Можно даже сказать, что если раньше на экране представали, пусть и блистательно воплощённые, но - образы детей, то у Барской впервые возникли именно дети со всей бережно сохранённой изображением индивидуальной психофизикой каждого ребёнка. Этот вроде бы не самый существенный для идейной нагрузки фильмов пластический обертон и явился тем смыслообразующим ферментом, который стал радикально перестраивать их содержание.

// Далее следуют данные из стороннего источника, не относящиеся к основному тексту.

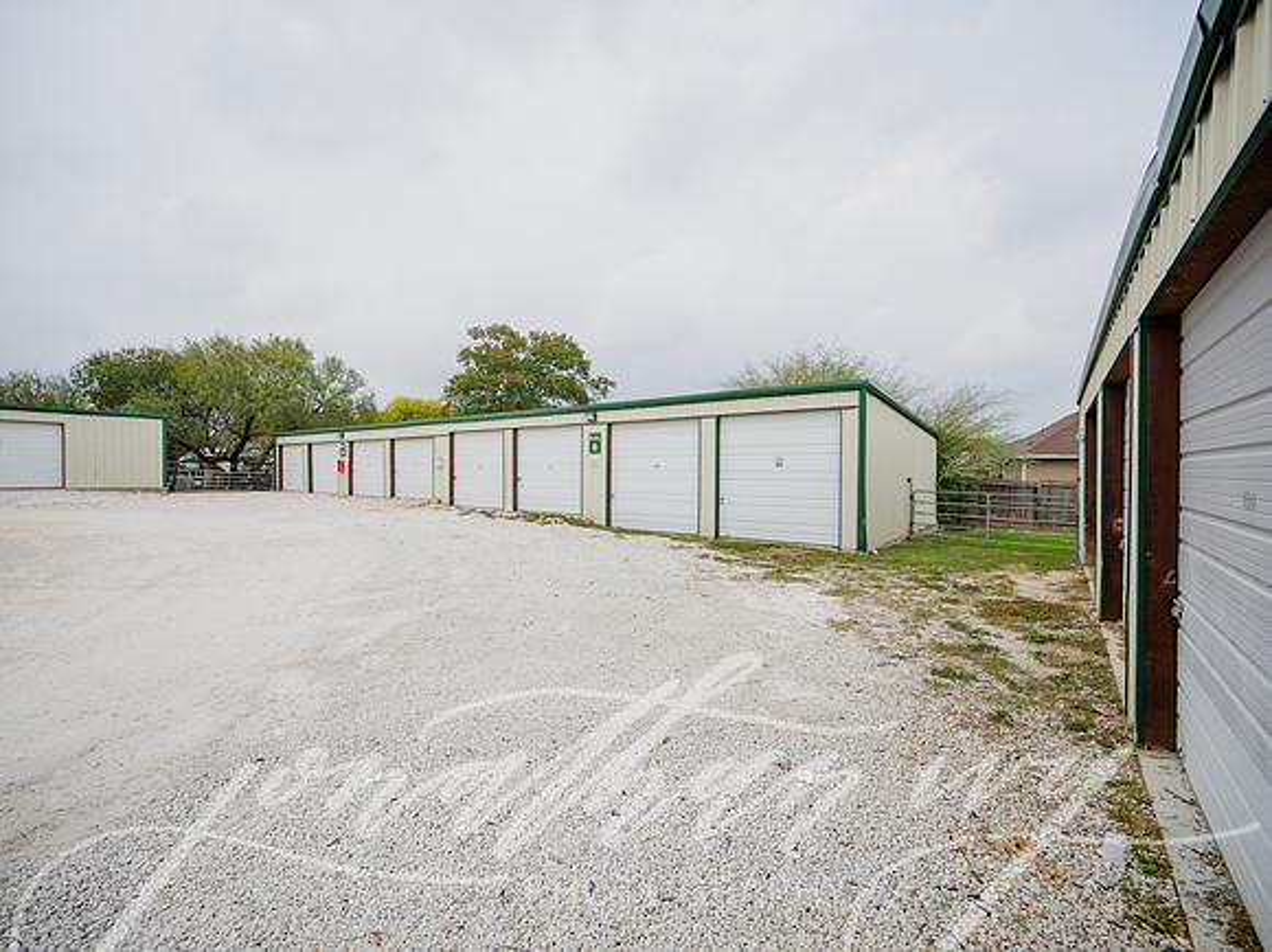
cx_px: 636
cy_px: 476
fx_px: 555
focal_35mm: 15
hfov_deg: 97.7
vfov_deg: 81.2
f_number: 4
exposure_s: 1/500
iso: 100
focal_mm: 14
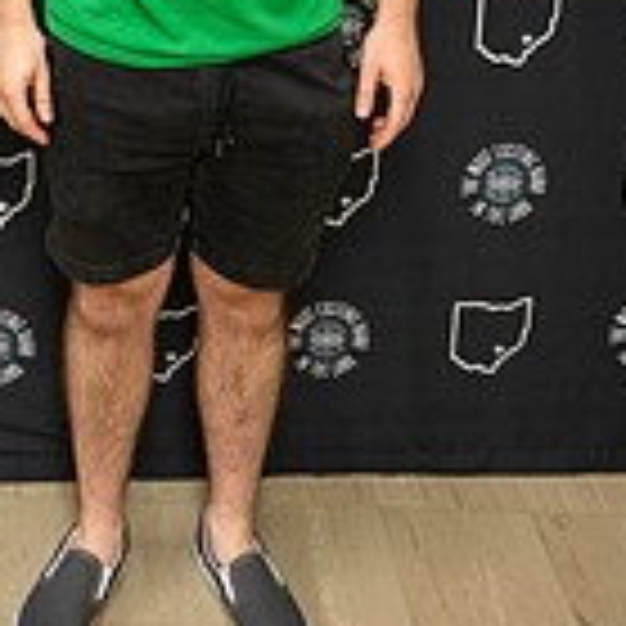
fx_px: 1350
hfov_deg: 25.3
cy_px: -279
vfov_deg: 22.2
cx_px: 68
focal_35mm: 66
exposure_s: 1/60
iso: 1250
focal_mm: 24
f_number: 4
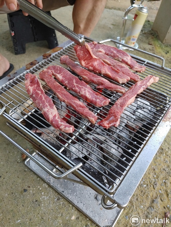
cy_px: 114
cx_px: 86
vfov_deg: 67.3
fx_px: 171
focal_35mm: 26
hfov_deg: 53.1
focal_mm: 4.81
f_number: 1.8
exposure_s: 1/120
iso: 150
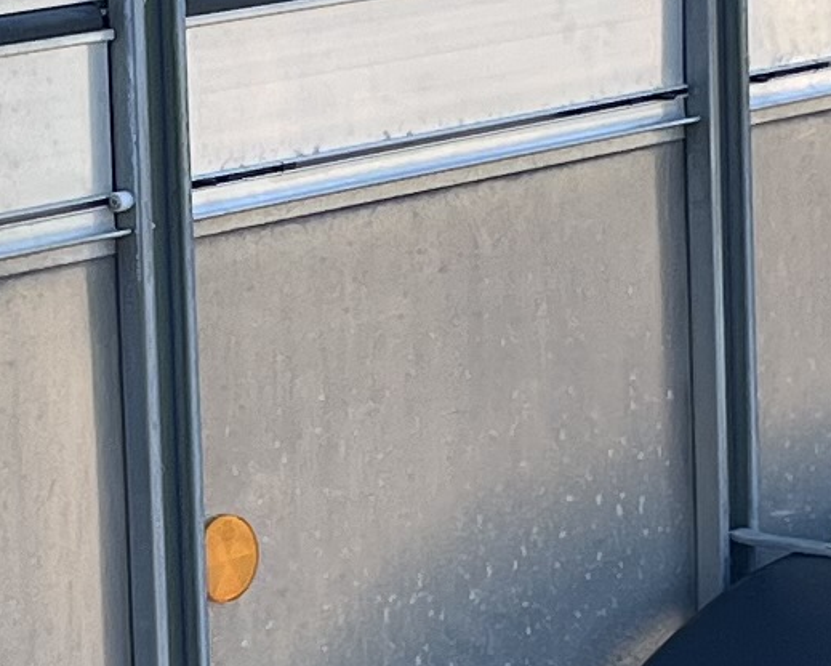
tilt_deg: -4.2
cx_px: 200
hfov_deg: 9.8
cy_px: 130
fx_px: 4849
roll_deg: +2.8
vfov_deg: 7.8
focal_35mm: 197
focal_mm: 5.1
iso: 50
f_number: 1.6
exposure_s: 1/920
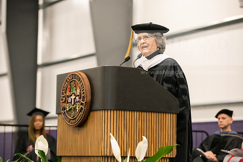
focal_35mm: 116
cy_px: 81
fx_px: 783
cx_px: 122
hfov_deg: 17.6
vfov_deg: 11.8
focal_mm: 116
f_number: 3.5
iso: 3200
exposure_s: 1/200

До середины 30-х советское кино, как правило, чётко делило героев по классовому признаку: одни принадлежали к "хорошему" классу, другие, соответственно - к "плохому". В этом же духе неукоснительно писали и о
Рваных башмаках: здесь, мол, рабочие непримиримо противостоят хозяевам. Однако черта, рассекающая персонажей на два лагеря, проложена в фильме совсем в иной, и в самой неожиданной, системе смысловых координат.
В пропагандистских фильмах дети обычно изображались как пронырливые фанатики - на всё готовые "маленькие помощники" взрослых. У Барской же они - не органичная часть "взрослого мира" и не "продолжение" его, а своеобразное "государство в государстве". Это словно совсем иные существа, живущие на другой, независимой от взрослых и неведомой им планете. Не зря Барская восхищалась прожектами Вани Сивкина - достойного представителя тех "русских мальчиков", что, как предрекал Достоевский, даже карту звёздного неба вернут тебе вдохновенно "исправленной".

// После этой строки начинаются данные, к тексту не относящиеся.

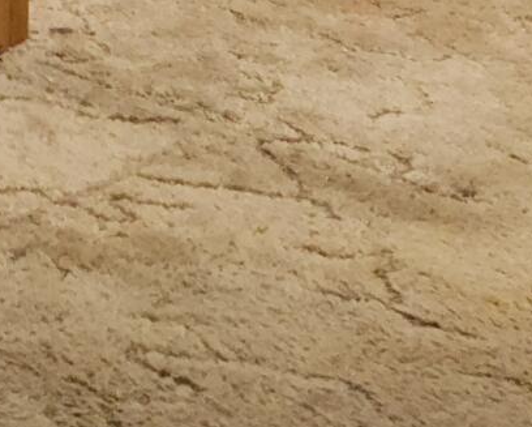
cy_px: -706
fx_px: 2600
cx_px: -751
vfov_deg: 8.3
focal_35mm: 165
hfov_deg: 10.2
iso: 160
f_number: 1.8
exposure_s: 1/60
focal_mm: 5.4
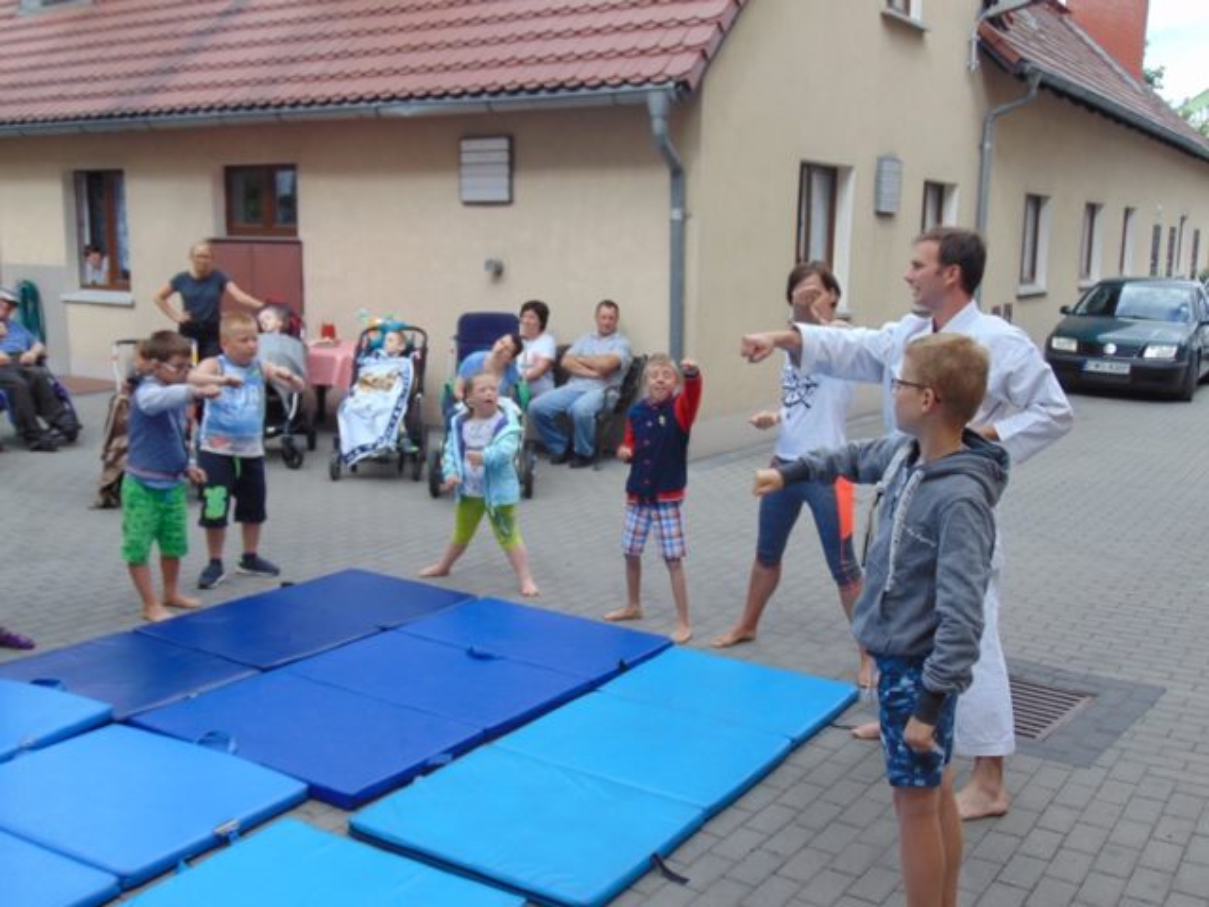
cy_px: 454
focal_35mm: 35
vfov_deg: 40.7
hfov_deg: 52.6
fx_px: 1222
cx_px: 604
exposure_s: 1/250
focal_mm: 6.3
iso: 80
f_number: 3.2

11-летний Ваня начертил и разъяснил подробнейший проект грядущего переустройства своей родной деревни Затулаевка. Маленький утопист особенно подчеркивал, что в той семиярусной башне, где в самом ближайшем будущем привольно разместится социалистическая Затулаевка, "взрослые должны жить отдельно, а дети в своём ярусе выше".

У Барской, как и в этих футуристических фантазиях, дети именно что живут "отдельно": на экране они резко отделены, прямо-таки отчёркнуты от взрослых самой своей психофизикой, а уж "выше" взрослых они в самом что ни на есть переносном смысле. Ведь термин "фольклор" в буквальном переводе означает - "мудрость народа", и получается, что любой ребёнок, полноценно запечатлённый во всём богатстве своего "пластического фольклора" и потому выражающий эту самую "мудрость", оказывается куда глубже и... "выше" любого взрослого, чья бедная и ограниченная пластика словно "обстругана" годами такой же механической и безрадостной жизни, и поэтому он подобен автомату, запрограммированному на стереотипные и однозначные реакции.
Такими и заявлены в фильме первые же взрослые: измождённый, еле волочащий ноги безработный и его изнурённая непосильной работой жена с лицом, напоминающим скорбную маску - еле намеченные тонкие бровки и неизбывная мука в большущих, в пол-лица, глазах. После острой первозданной свежести "пластического фольклора", от которого захватывало дух с первых же кадров, эти скованные, с обеднённой мимикой, постными минами и деревянной пластикой, фигуры сначала ошарашивают - особенно на фоне лучезарного малыша Буби, приплясывающего и напевающего свои беззаботные и довольно бессмысленные песенки в том же мрачном полуподвале, - а затем вызывают острейшую неловкость, усиленную тем, что "по жизни" эти угнетённые люди заслуживают живейшего участия.

Сначала кажется, что Барская просто хуже работает со взрослыми исполнителями. Но писала же она о "скупой пластике", отличающей "нормального взрослого", поэтому становится ясно, что столь вопиющий "пластический" водораздел между группами героев возведён ею намеренно и выражает контраст между скованностью и той свободой, которая, как известно, гораздо лучше несвободы. В этом фильме о классовой борьбе представлены, по сути, два фундаментальнейших "класса" - класс детей и класс взрослых, в котором бок о бок, и совсем не по Марксу, оказываются рабочие и их хозяева. Кем бы ни были герои Барской, она всегда изображала органически свободных детей и фатально несвободных - закрепощённых условиями, условностями и своими социальными ролями, - взрослых.
Получалось, что дети куда лучше и чище своих отцов - тогда как официозные догмы именно безмерно идеализированному старшему поколению отводили фундаментальную роль "учителей жизни" и идейных наставников. Оттого власти и не стерпели следующий фильм Барской - он знаменательно назывался "Отец и сын" и изображал уже не "заграницу", а советскую повседневность, сохраняя при этом излюбленные концепции и приёмы автора.
"Хозяин жизни", плоский оптимист, выходил здесь из Кремля с сияющим видом и новеньким орденом на лацкане, а его обделённый любовью сын - гордый, печальный и замкнутый мальчик, невероятно похожий на маленького Бастера Китона, - одиноко скитался в ночи по каким-то мрачным задворкам. Подоспел 1937-й год, и тут, разумеется, выяснилось, что эта "клеветническая" лента снималась по прямому наущению "злейших врагов народа". После дикой травли Барскую отлучили от режиссуры, а её фильм запретили.